Policymakers, who think Bretton Woods institutions will advise policies to replicate the success of the Euro-American economy in Nigeria must be daydreaming. After advising elimination of subsidy, as global best practices that reflect market forces, they failed to suggest that Nigeria’s N70,000 monthly minimum wage, neither reflects the realities of the global marketplace, nor Section 16(2,d) of Nigeria’s Constitution, which suggests a “reasonable national minimum living wage… for all citizens.”

 

After Alex Sienart, World Bank’s lead economist in Nigeria, pointed out that the wage increase will directly affect the lives of only 4.1 per cent of Nigerians, he suggested that Nigeria needed more productive jobs to reduce poverty. But he neither explained “productive jobs,” nor suggested how to create them.

 

In admitting past wrong economic policies that the World Bank recommended for Nigeria, its former President, Jim Yong Kim, confessed, “I think the World Bank has to take responsibility for having emphasized hard infrastructure –roads, rails, energy– for a long time…

 

“There is still the bias that says we will invest in hard infrastructure, and then we grow rich, (and) we will have enough money to invest in health and education. (But) we are now saying that’s the wrong approach, that you’ve got to start investing in your people.”

 

Kim is a Korean-American physician, health expert, and anthropologist, whose Harvard University and Brown University Ivy League background shapes his decidedly “Pax American” worldview of America’s dominance of the world economy.

 

Despite his do-gooder posturing, his diagnoses and prescriptions still did not quite address the root cause of Nigeria’s economic woes, nor provide any solutions.

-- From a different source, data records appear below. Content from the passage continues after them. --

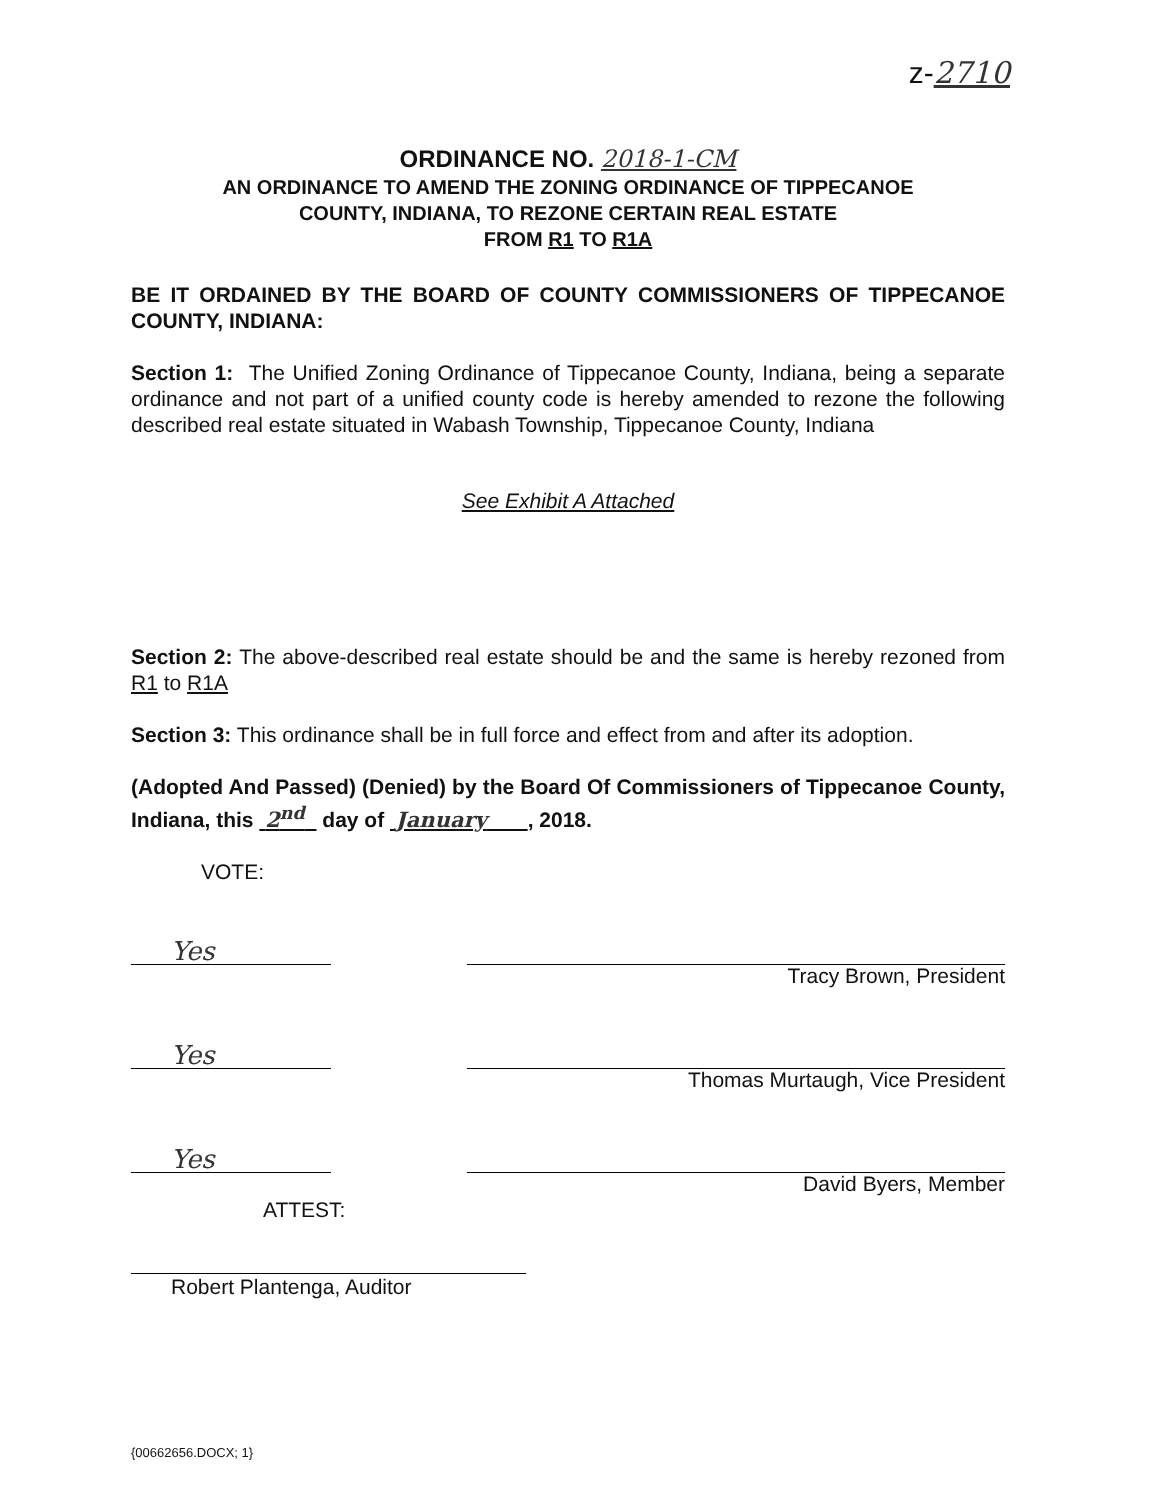z-2710
ORDINANCE NO. 2018-1-CM
AN ORDINANCE TO AMEND THE ZONING ORDINANCE OF TIPPECANOE
COUNTY, INDIANA, TO REZONE CERTAIN REAL ESTATE
FROM R1 TO R1A
BE IT ORDAINED BY THE BOARD OF COUNTY COMMISSIONERS OF TIPPECANOE COUNTY, INDIANA:
Section 1: The Unified Zoning Ordinance of Tippecanoe County, Indiana, being a separate ordinance and not part of a unified county code is hereby amended to rezone the following described real estate situated in Wabash Township, Tippecanoe County, Indiana
See Exhibit A Attached
Section 2: The above-described real estate should be and the same is hereby rezoned from R1 to R1A
Section 3: This ordinance shall be in full force and effect from and after its adoption.
(Adopted And Passed) (Denied) by the Board Of Commissioners of Tippecanoe County, Indiana, this 2<sup>nd</sup> day of January , 2018.
VOTE:
Yes
Tracy Brown, President
Yes
Thomas Murtaugh, Vice President
Yes
David Byers, Member
ATTEST:
Robert Plantenga, Auditor
{00662656.DOCX; 1}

They were mere diversions that stopped short of the way forward.

 

He should have advocated for the massive accumulation of capital and investments in the local production of manufacturing machinery, industrial spare parts, and raw materials—items that are currently imported, weakening Nigeria’s trade balance.

 

He should have pushed for the completion of Ajaokuta Steel Mill and helped to line up investors with managerial, technical, and financial competence to salvage Nigeria’s electricity sector, whose poor run has been described by Dr. Akinwumi Adesina, President of Africa Development Bank, as “killing Nigerian industries.”

 

He could have assembled consultants to accelerate the conversion of Nigeria’s commuter vehicles to Compressed Natural Gas and get banks of the metropolitan economies, that hold Nigeria’s foreign reserves in their vaults, to invest their low-interest funds into Nigeria’s agriculture— so that Nigeria will no longer import foodstuffs.

 

Nigerians need homegrown solutions to their economic woes.